Watercress is another one of those nutrient-dense leafy greens you should try to eat more of – while you can eat watercress raw in salads or cream cheese sandwiches, it plays nicely with a little wine and cream when blended into soup. Look for it at the market this week!

watercressI lied a little up top. There was one thing I wanted, and fully intended to buy (and make excuses for, if it was expensive, but it wasn’t): garlic scapes. Garlic scapes have been trendy for a couple of years, but they are the kind of thing that a lot of people still don’t quite know what to do with. Garlic scapes are the curly green stalk that shoots up as garlic grows. It’s fully edible, though many gardeners toss them right into the compost without ever tasting them. They taste like garlicky scallions, and if you pickle them there’s no better garnish for a dirty martini. I make a bread that’s crammed full of them (and cheese), and there are never leftovers; you can also turn them into pesto (and freeze it for later, if you need to).

And I was on my way to snoop around for garlic scapes when Heidi at Coast Mushrooms caught my eye and called me over to her stand. She was selling oyster mushrooms and dried morels, and the oyster mushrooms were so fresh and firm that it was impossible to pass them up. The great thing about oyster mushrooms is that they are very meaty; in fact, when you tear them into strips and stir-fry them, it’s hard to tell on sight that they’re not pork or chicken.

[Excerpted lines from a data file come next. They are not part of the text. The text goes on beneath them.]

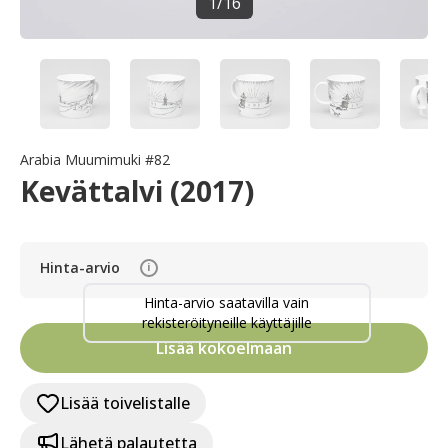
1
/
16
Arabia Muumimuki #82
Kevättalvi (2017)
Hinta-arvio
i
Hinta-arvio saatavilla vain
rekisteröityneille käyttäjille
Lisää kokoelmaan
Lisää toivelistalle
Lähetä palautetta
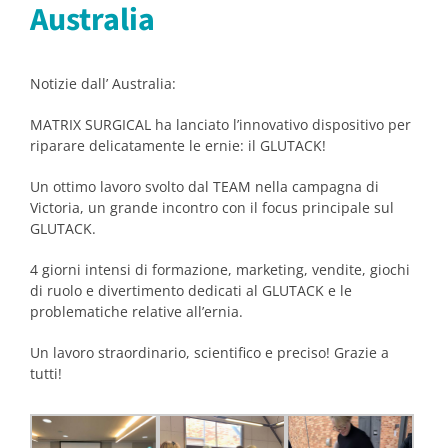
Australia
Notizie dall’ Australia:
MATRIX SURGICAL ha lanciato l’innovativo dispositivo per
riparare delicatamente le ernie: il GLUTACK!
Un ottimo lavoro svolto dal TEAM nella campagna di
Victoria, un grande incontro con il focus principale sul
GLUTACK.
4 giorni intensi di formazione, marketing, vendite, giochi
di ruolo e divertimento dedicati al GLUTACK e le
problematiche relative all’ernia.
Un lavoro straordinario, scientifico e preciso! Grazie a
tutti!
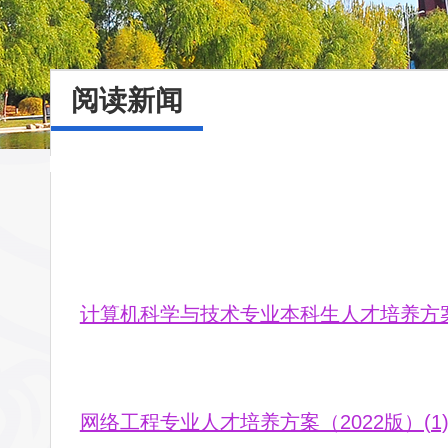
阅读新闻
计算机科学与技术专业本科生人才培养方案（20
网络工程专业人才培养方案（2022版）(1).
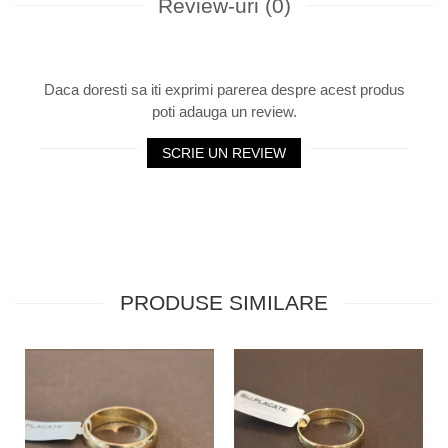
Review-uri
(0)
Daca doresti sa iti exprimi parerea despre acest produs
poti adauga un review.
SCRIE UN REVIEW
PRODUSE SIMILARE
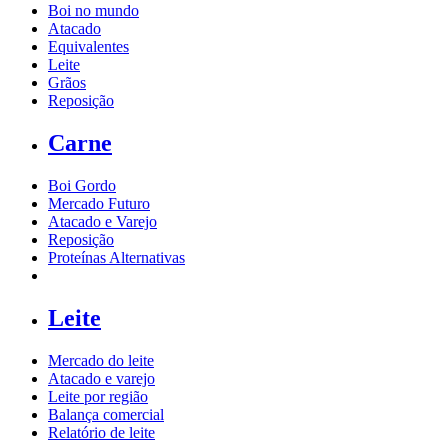
Boi no mundo
Atacado
Equivalentes
Leite
Grãos
Reposição
Carne
Boi Gordo
Mercado Futuro
Atacado e Varejo
Reposição
Proteínas Alternativas
Leite
Mercado do leite
Atacado e varejo
Leite por região
Balança comercial
Relatório de leite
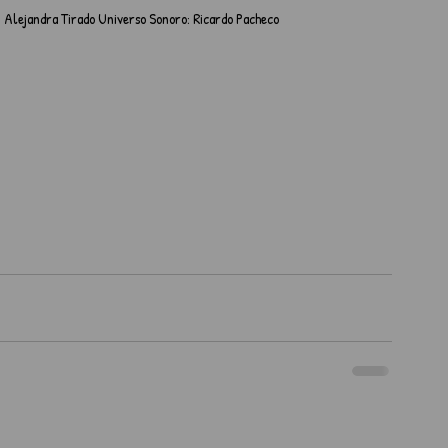
s, Alejandra Tirado Universo Sonoro: Ricardo Pacheco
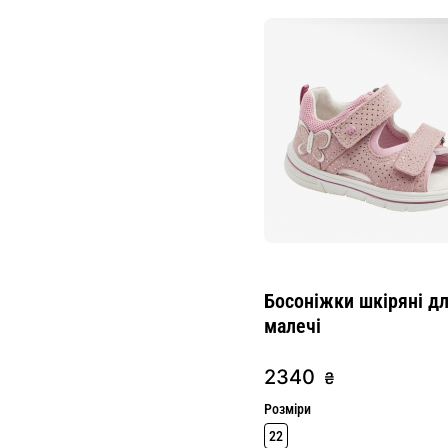
Босоніжки шкіряні д
малечі
2340
₴
Розміри
22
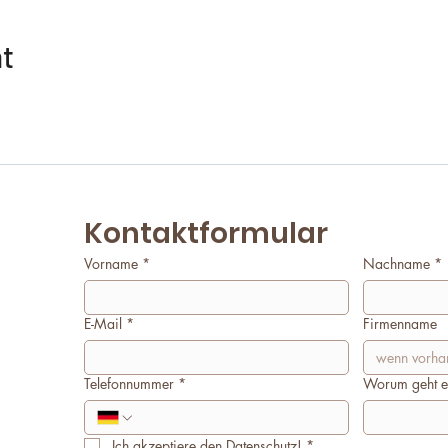
nt
Kontaktformular
Vorname
*
Nachname
*
E-Mail
*
Firmenname
Telefonnummer
*
Worum geht e
Ich akzeptiere den Datenschutz!
*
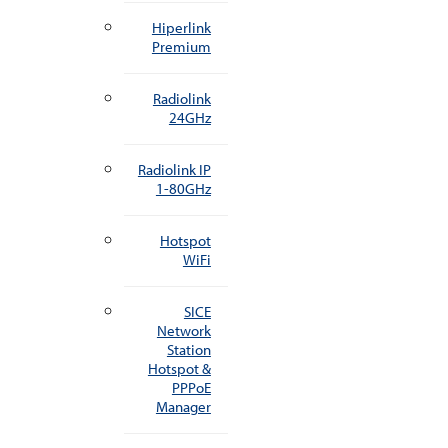
Hiperlink
Premium
Radiolink
24GHz
Radiolink IP
1-80GHz
Hotspot
WiFi
SICE
Network
Station
Hotspot &
PPPoE
Manager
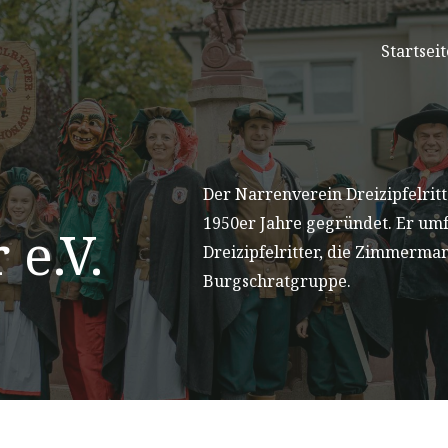
Startseit
Der Narrenverein Dreizipfelrit
1950er Jahre gegründet. Er umf
 e.V.
Dreizipfelritter, die Zimmerman
Burgschratgruppe.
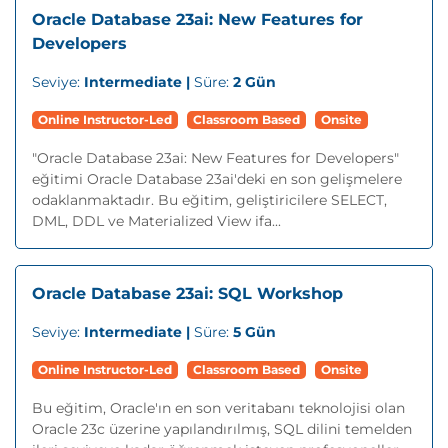
Oracle Database 23ai: New Features for
Developers
Seviye:
Intermediate |
Süre:
2 Gün
Online Instructor-Led
Classroom Based
Onsite
"Oracle Database 23ai: New Features for Developers"
eğitimi Oracle Database 23ai'deki en son gelişmelere
odaklanmaktadır. Bu eğitim, geliştiricilere SELECT,
DML, DDL ve Materialized View ifa...
Oracle Database 23ai: SQL Workshop
Seviye:
Intermediate |
Süre:
5 Gün
Online Instructor-Led
Classroom Based
Onsite
Bu eğitim, Oracle'ın en son veritabanı teknolojisi olan
Oracle 23c üzerine yapılandırılmış, SQL dilini temelden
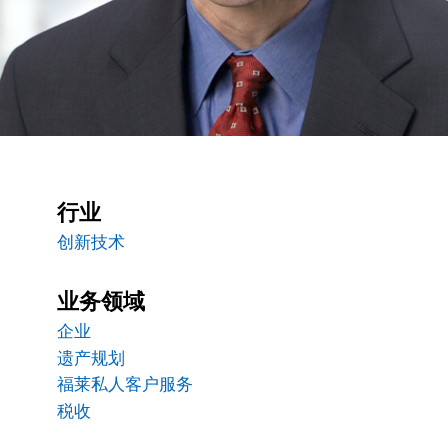
行业
创新技术
业务领域
企业
遗产规划
福莱私人客户服务
税收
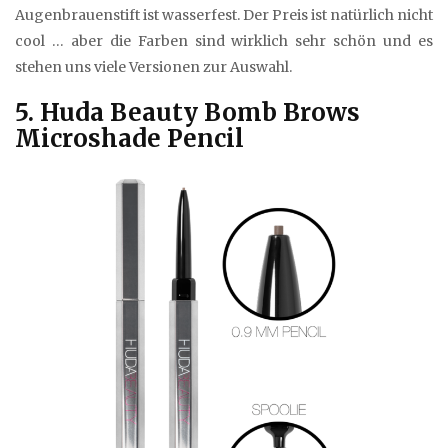
Augenbrauenstift ist wasserfest. Der Preis ist natürlich nicht
cool … aber die Farben sind wirklich sehr schön und es
stehen uns viele Versionen zur Auswahl.
5. Huda Beauty Bomb Brows
Microshade Pencil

My four-year-old couldn’t tell, and he has told me six times this week that he doesn’t like mushrooms.

coast_mushThis is the nice thing about not having a plan – you meet some nice people, learn about their mushroom farm, and maybe dupe your kids into trying something new. Success, any way you look at it.

The recipe that follows will serve four people if a couple of them are kids; if you’re feeding more adults, you may want to add a sliced bell pepper or a half pound of carrots or snap peas to stretch the dish a bit further. If you’re serving vegans, use maple syrup or granulated sugar instead of honey. Serve with sambal oelek or other hot sauce, over rice or egg noodles.

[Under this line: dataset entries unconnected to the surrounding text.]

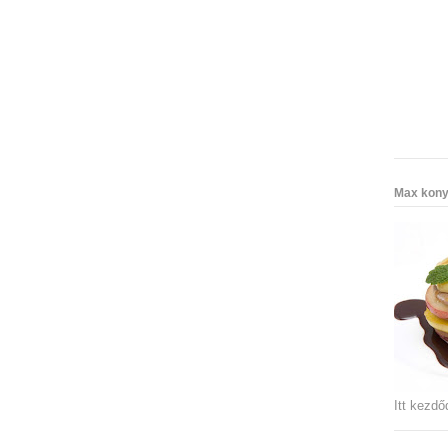
Max kony
Itt kezdő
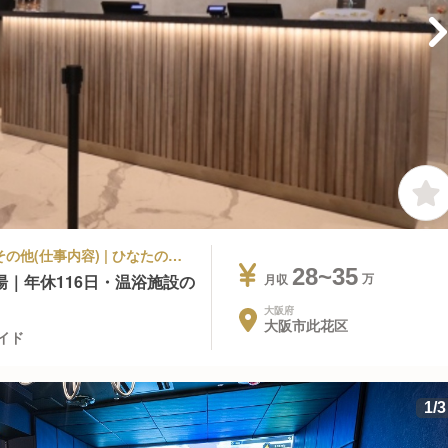
旅館・温泉, その他ホテル | その他部門 | その他(仕事内容) | ひなたの湯 大阪ユニバーサルベイサイド
28~35
｜年休116日・温浴施設の
月収
大阪府
大阪市此花区
イド
1
/
3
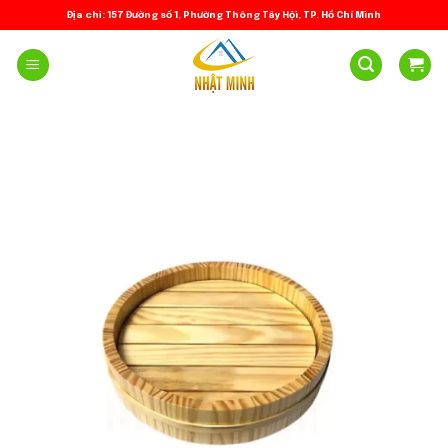
Skip
Địa chỉ: 157 Đường số 1, Phường Thông Tây Hội, TP. Hồ Chí Minh
to
content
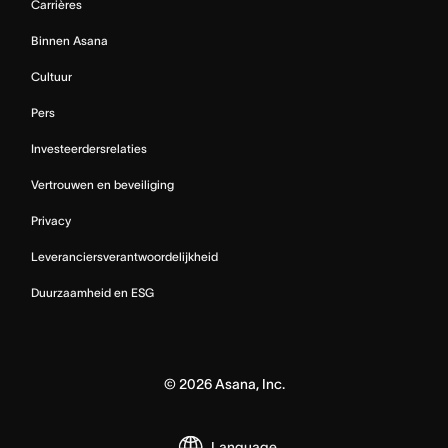
Carrières
Binnen Asana
Cultuur
Pers
Investeerdersrelaties
Vertrouwen en beveiliging
Privacy
Leveranciersverantwoordelijkheid
Duurzaamheid en ESG
©
2026
Asana, Inc.
Language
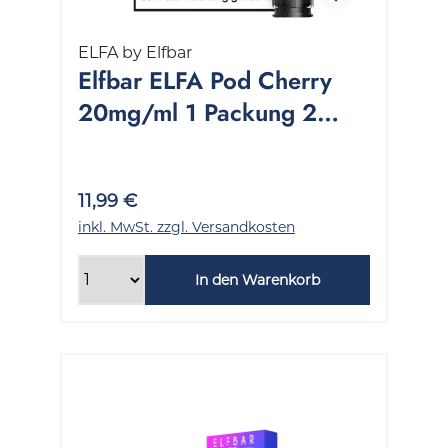
ELFA by Elfbar
Elfbar ELFA Pod Cherry
20mg/ml 1 Packung 2
Stück
11,99 €
inkl. MwSt. zzgl. Versandkosten
In den Warenkorb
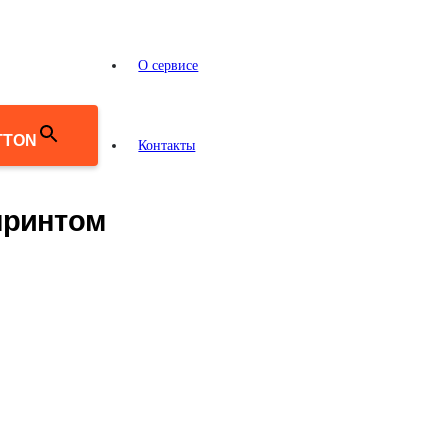
О сервисе
TTON
Контакты
принтом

Garlic scape and oyster mushroom stir-fry


(Makes 2 to 4 servings.)


  • ¼ cup (60mL) soy sauce
  • 2 tbsp. honey
  • 1 tbsp. sherry vinegar*
  • 1 tsp. sesame oil
  • ½ tsp. ground black pepper
  • 1 tbsp. cornstarch
  • Salt, to taste



  • 1 tbsp. grapeseed or canola oil
  • 2 tsp. minced fresh ginger
  • 4 garlic cloves, minced
  • ½ lb. (225g) oyster mushrooms, torn into strips
  • ¼ tsp. coarse salt
  • ½ lb. (225g) garlic scapes, trimmed and cut into two-inch (5cm) pieces
  • ½ lb. (225g) celery, chopped
  • 1 minced scallion
  • 1 tsp. toasted sesame seeds (optional)

In a small bowl, combine soy sauce, honey, sherry vinegar, sesame oil, and pepper. In a separate small bowl, whisk cornstarch with about two tablespoons of cold water to form a slurry; whisk this slurry into the soy sauce mixture and set aside.

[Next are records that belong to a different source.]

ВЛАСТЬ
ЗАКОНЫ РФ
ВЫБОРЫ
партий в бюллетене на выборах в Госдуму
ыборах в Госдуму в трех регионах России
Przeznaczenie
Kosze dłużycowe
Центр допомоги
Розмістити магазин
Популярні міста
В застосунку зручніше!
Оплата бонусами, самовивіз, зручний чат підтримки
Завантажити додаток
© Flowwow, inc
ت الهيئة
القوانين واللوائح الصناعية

Heat oil in a large pan set over medium-high heat. Add the mushrooms, and let them sit for two minutes until they have begun to brown and release their liquid. Sprinkle the mushrooms with salt, and cover. Reduce heat to medium, and cook for four minutes.

Add garlic scapes to the pan stir gently, then re-cover and cook for another three minutes.

Remove the lid, then add the celery to the pan, cooking for an additional two to three minutes, until celery brightens. Test a piece of garlic scape for doneness – it should be tender-crisp to the bite. If it’s not quite there, keep cooking for another one to two minutes.

Add the sauce, stirring to coat for about a minute, until sauce thickens and reduces slightly.

Spoon onto a serving plate, and sprinkle with minced scallion and sesame seeds.

*Sherry vinegar is available at specialty stores; I get mine at Gourmet Warehouse for about $6.00. A little goes a long way, but it’s great in vinaigrettes, and to liven up soups and stews. If you can’t find it, use rice vinegar.